Given records:

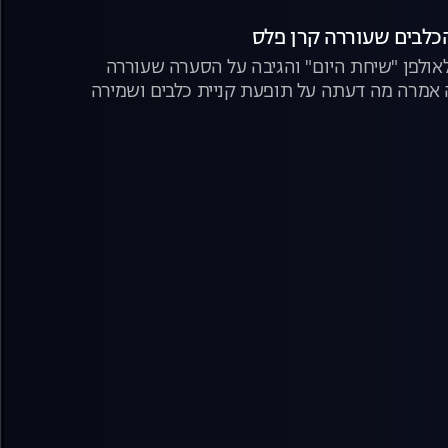
הכלבים שעוררה קרן פלס
אולפן "שיחת היום" והגיבה על הסערה שעוררה
אמרה מה דעתה על תופעת קניית כלבים ושמירה
ים" עליהם דיברו העוקבים הזועמים והפעילות שלה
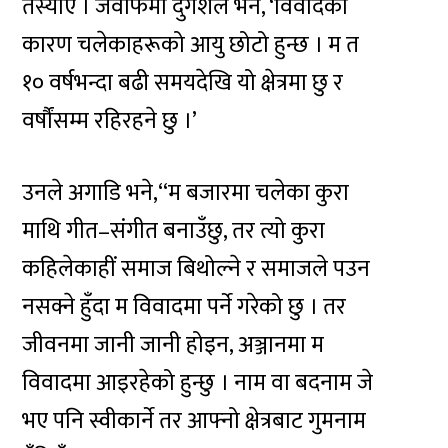
तेर्स्याए । जवाफमा दुर्गेशले भने, ‘विवादका
कारण चलेकाहरूको आयु छोटो हुन्छ । म त
१० वर्षभन्दा बढी समयदेखि यो क्षेत्रमा छु र
वर्षौंसम्म रहिरहने छु ।’
उनले अगाडि भने,‘‘म बजारमा चलेका कुरा
माथि गीत–संगीत बनाउँछु, तर त्यो कुरा
कहिलेकाहीं समाज बिथोल्ने र समाजले पउन
नसक्ने हुँदा म विवादमा पर्ने गरेको छु । तर
जीवनमा जानी जानी होइन, अञ्जानमा म
विवादमा आइरहेको हुन्छु । नाम वा बदनाम जे
भए पनि स्वीकार्ने तर आफ्नो क्षेत्रबाट गुमनाम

Goal of the exercise: Reproduce every line of the listing verbatim, from the line containing "तेर्स्याए । जवाफमा दुर्गेशले भने, ‘विवादका" down through the final line of the listing, with both of those lines included.

Answer box:
तेर्स्याए । जवाफमा दुर्गेशले भने, ‘विवादका
कारण चलेकाहरूको आयु छोटो हुन्छ । म त
१० वर्षभन्दा बढी समयदेखि यो क्षेत्रमा छु र
वर्षौंसम्म रहिरहने छु ।’
उनले अगाडि भने,‘‘म बजारमा चलेका कुरा
माथि गीत–संगीत बनाउँछु, तर त्यो कुरा
कहिलेकाहीं समाज बिथोल्ने र समाजले पउन
नसक्ने हुँदा म विवादमा पर्ने गरेको छु । तर
जीवनमा जानी जानी होइन, अञ्जानमा म
विवादमा आइरहेको हुन्छु । नाम वा बदनाम जे
भए पनि स्वीकार्ने तर आफ्नो क्षेत्रबाट गुमनाम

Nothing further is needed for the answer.